Finally, the loop runs through the same workflow as above: First it grabs the url, then bs4 reads it, then we take the h1 tag from each of the pages and write them to a csv. 

Bonus: I added in a datetime function to time stamp each headline with a collected date, and wrote that as an additional column to the output csv.

Note: Because the open command uses 'a' for append, if you run this again it will just add new lines to your file. 'w' in place of 'a' will rewrite it each time.

    >>> with open('C:\\Users\\phwh9568\\Workshops\\WebScrape\\output.csv', 'a', newline = '', encoding = 'utf-8') as f: 
        writer = csv.writer(f) 
        writer.writerow(['Article Title', 'Date Collected']) 
        for links in linkList: 
            sources = requests.get(links).text 
            soups = bs(sources, 'lxml') 
            articleTitles = soups.h1.text 
            today = str(datetime.today()) 
            writer.writerow([articleTitles, today]) 

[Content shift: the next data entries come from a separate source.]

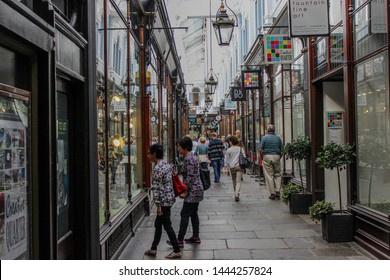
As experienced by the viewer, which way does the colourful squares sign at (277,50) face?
facing the viewer

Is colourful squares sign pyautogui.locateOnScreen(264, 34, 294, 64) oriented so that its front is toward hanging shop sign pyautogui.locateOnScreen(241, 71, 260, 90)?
no

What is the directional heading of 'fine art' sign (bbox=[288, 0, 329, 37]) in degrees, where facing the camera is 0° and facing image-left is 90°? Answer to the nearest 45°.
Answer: approximately 0°

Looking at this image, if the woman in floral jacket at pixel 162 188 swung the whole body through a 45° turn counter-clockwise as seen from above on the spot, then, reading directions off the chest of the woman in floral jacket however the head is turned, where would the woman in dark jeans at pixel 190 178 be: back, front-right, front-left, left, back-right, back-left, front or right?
back
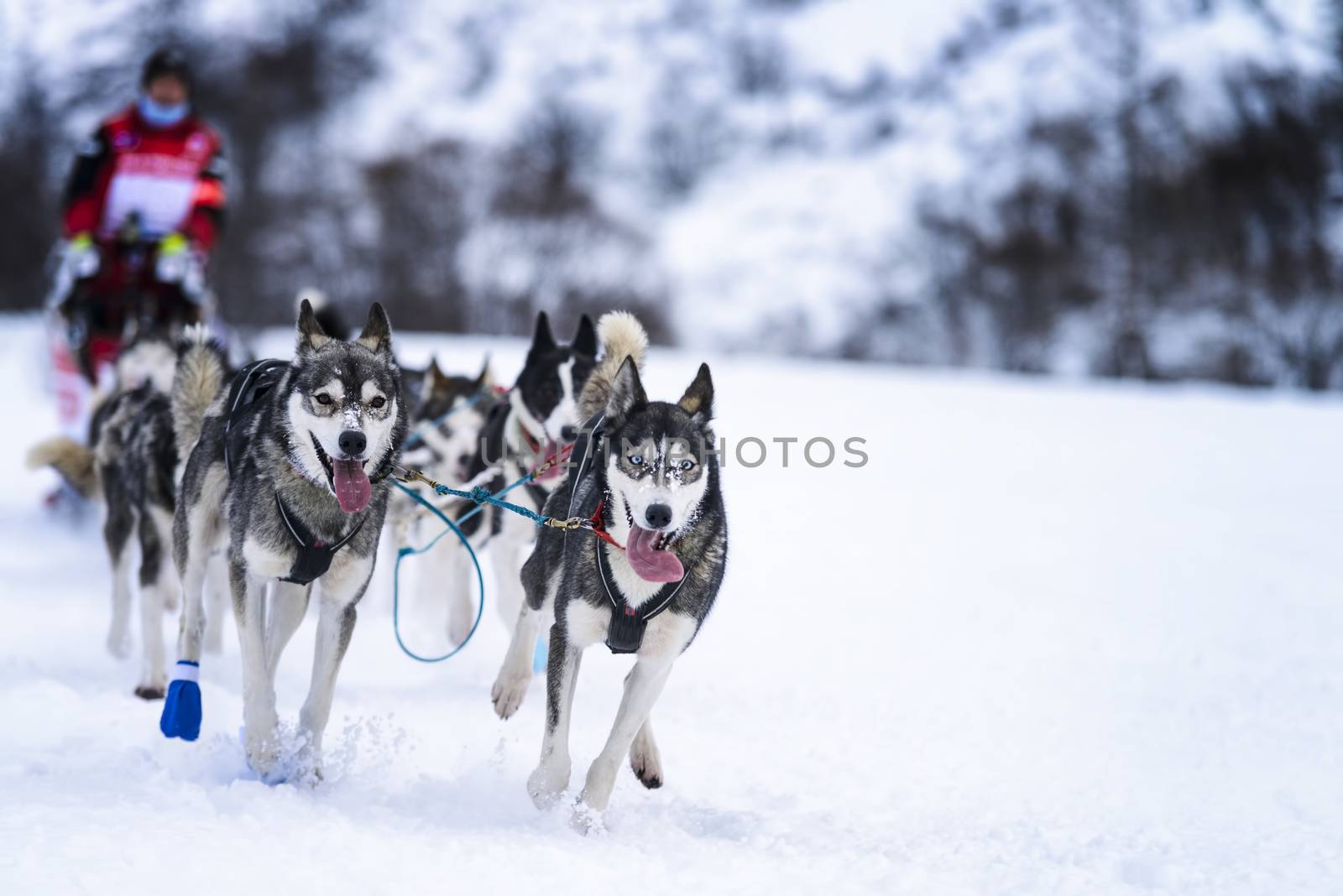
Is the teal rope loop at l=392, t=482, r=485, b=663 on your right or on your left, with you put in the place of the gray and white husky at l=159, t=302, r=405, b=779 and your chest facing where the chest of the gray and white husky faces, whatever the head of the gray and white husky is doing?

#### Here is the above code with comments to help understand what each line is accomplishing

In [10]:
with open('C:\\Users\\phwh9568\\Workshops\\WebScrape\\output.csv', 'a', newline = '', encoding = 'utf-8') as f: #opens an output csv
    writer = csv.writer(f) #creates a writing function
    writer.writerow(['Article Title', 'Date Collected']) #writes headers into the first row of our output csv
    for links in linkList: #iterates through each link in the linkList created above
        sources = requests.get(links).text #grabs the html behind each link
        soups = bs(sources, 'lxml') #BeautifulSoup reads each one
        articleTitles = soups.h1.text #grabs h1 text for each page
        today = str(datetime.today()) #Creates a time stamp for each run through this iterator
        writer.writerow([articleTitles, today]) #writes the h1 text for each page to a new row and adds a timestamp on each.

#### Bonus!

Import your csv to a Pandas dataframe so you can take a look at it.

    >>> df = pd.read_csv('C:\\Users\\phwh9568\\Workshops\\WebScrape\\output.csv', encoding = 'ISO-8859-1')

Type df into the next cell and view a pretty version of your data.

    >>> df

# Ta da!!